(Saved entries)
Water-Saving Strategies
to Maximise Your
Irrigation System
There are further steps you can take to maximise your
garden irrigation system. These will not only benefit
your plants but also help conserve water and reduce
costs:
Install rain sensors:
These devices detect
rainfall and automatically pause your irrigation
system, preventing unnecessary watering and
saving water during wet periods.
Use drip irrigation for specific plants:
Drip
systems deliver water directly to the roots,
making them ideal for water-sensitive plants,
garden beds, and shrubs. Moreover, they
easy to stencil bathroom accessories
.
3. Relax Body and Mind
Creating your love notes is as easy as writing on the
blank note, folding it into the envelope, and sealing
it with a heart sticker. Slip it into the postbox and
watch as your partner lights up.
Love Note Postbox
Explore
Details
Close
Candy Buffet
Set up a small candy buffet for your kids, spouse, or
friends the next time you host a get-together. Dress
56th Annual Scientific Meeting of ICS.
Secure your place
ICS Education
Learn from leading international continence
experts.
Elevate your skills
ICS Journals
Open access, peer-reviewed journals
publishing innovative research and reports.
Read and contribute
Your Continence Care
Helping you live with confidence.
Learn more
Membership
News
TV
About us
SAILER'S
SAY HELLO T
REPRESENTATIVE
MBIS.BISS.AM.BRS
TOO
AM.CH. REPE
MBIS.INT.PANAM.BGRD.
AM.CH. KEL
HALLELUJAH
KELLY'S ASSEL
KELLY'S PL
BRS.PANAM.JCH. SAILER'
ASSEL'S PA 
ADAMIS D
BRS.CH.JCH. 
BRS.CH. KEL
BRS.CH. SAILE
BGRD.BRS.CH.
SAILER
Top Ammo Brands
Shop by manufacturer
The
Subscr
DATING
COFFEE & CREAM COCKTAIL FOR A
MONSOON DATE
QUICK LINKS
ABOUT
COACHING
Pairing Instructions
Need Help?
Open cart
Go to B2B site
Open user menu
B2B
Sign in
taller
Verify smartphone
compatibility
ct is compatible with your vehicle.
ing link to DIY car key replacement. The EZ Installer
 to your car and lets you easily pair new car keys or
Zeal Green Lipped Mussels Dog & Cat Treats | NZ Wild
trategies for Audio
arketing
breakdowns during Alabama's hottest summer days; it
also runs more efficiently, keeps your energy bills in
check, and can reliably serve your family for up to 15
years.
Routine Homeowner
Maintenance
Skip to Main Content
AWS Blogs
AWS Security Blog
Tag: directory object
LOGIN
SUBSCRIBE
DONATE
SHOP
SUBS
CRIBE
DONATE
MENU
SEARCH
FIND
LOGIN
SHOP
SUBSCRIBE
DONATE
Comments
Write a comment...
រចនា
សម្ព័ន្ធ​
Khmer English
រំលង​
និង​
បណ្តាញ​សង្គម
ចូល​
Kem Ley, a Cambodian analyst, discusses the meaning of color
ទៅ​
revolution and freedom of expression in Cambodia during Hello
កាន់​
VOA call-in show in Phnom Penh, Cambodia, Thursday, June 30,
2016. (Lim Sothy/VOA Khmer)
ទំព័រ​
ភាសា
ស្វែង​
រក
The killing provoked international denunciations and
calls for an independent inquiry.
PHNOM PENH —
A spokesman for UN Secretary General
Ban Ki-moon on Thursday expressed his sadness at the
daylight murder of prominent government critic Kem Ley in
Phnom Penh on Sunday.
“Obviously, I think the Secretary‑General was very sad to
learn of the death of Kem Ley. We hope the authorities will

## WHAT YOU WILL DO
Word for word, restate the entries that appear above.

## RESULT FOR THIS TASK
Water-Saving Strategies
to Maximise Your
Irrigation System
There are further steps you can take to maximise your
garden irrigation system. These will not only benefit
your plants but also help conserve water and reduce
costs:
Install rain sensors:
These devices detect
rainfall and automatically pause your irrigation
system, preventing unnecessary watering and
saving water during wet periods.
Use drip irrigation for specific plants:
Drip
systems deliver water directly to the roots,
making them ideal for water-sensitive plants,
garden beds, and shrubs. Moreover, they
easy to stencil bathroom accessories
.
3. Relax Body and Mind
Creating your love notes is as easy as writing on the
blank note, folding it into the envelope, and sealing
it with a heart sticker. Slip it into the postbox and
watch as your partner lights up.
Love Note Postbox
Explore
Details
Close
Candy Buffet
Set up a small candy buffet for your kids, spouse, or
friends the next time you host a get-together. Dress
56th Annual Scientific Meeting of ICS.
Secure your place
ICS Education
Learn from leading international continence
experts.
Elevate your skills
ICS Journals
Open access, peer-reviewed journals
publishing innovative research and reports.
Read and contribute
Your Continence Care
Helping you live with confidence.
Learn more
Membership
News
TV
About us
SAILER'S
SAY HELLO T
REPRESENTATIVE
MBIS.BISS.AM.BRS
TOO
AM.CH. REPE
MBIS.INT.PANAM.BGRD.
AM.CH. KEL
HALLELUJAH
KELLY'S ASSEL
KELLY'S PL
BRS.PANAM.JCH. SAILER'
ASSEL'S PA 
ADAMIS D
BRS.CH.JCH. 
BRS.CH. KEL
BRS.CH. SAILE
BGRD.BRS.CH.
SAILER
Top Ammo Brands
Shop by manufacturer
The
Subscr
DATING
COFFEE & CREAM COCKTAIL FOR A
MONSOON DATE
QUICK LINKS
ABOUT
COACHING
Pairing Instructions
Need Help?
Open cart
Go to B2B site
Open user menu
B2B
Sign in
taller
Verify smartphone
compatibility
ct is compatible with your vehicle.
ing link to DIY car key replacement. The EZ Installer
 to your car and lets you easily pair new car keys or
Zeal Green Lipped Mussels Dog & Cat Treats | NZ Wild
trategies for Audio
arketing
breakdowns during Alabama's hottest summer days; it
also runs more efficiently, keeps your energy bills in
check, and can reliably serve your family for up to 15
years.
Routine Homeowner
Maintenance
Skip to Main Content
AWS Blogs
AWS Security Blog
Tag: directory object
LOGIN
SUBSCRIBE
DONATE
SHOP
SUBS
CRIBE
DONATE
MENU
SEARCH
FIND
LOGIN
SHOP
SUBSCRIBE
DONATE
Comments
Write a comment...
រចនា
សម្ព័ន្ធ​
Khmer English
រំលង​
និង​
បណ្តាញ​សង្គម
ចូល​
Kem Ley, a Cambodian analyst, discusses the meaning of color
ទៅ​
revolution and freedom of expression in Cambodia during Hello
កាន់​
VOA call-in show in Phnom Penh, Cambodia, Thursday, June 30,
2016. (Lim Sothy/VOA Khmer)
ទំព័រ​
ភាសា
ស្វែង​
រក
The killing provoked international denunciations and
calls for an independent inquiry.
PHNOM PENH —
A spokesman for UN Secretary General
Ban Ki-moon on Thursday expressed his sadness at the
daylight murder of prominent government critic Kem Ley in
Phnom Penh on Sunday.
“Obviously, I think the Secretary‑General was very sad to
learn of the death of Kem Ley. We hope the authorities will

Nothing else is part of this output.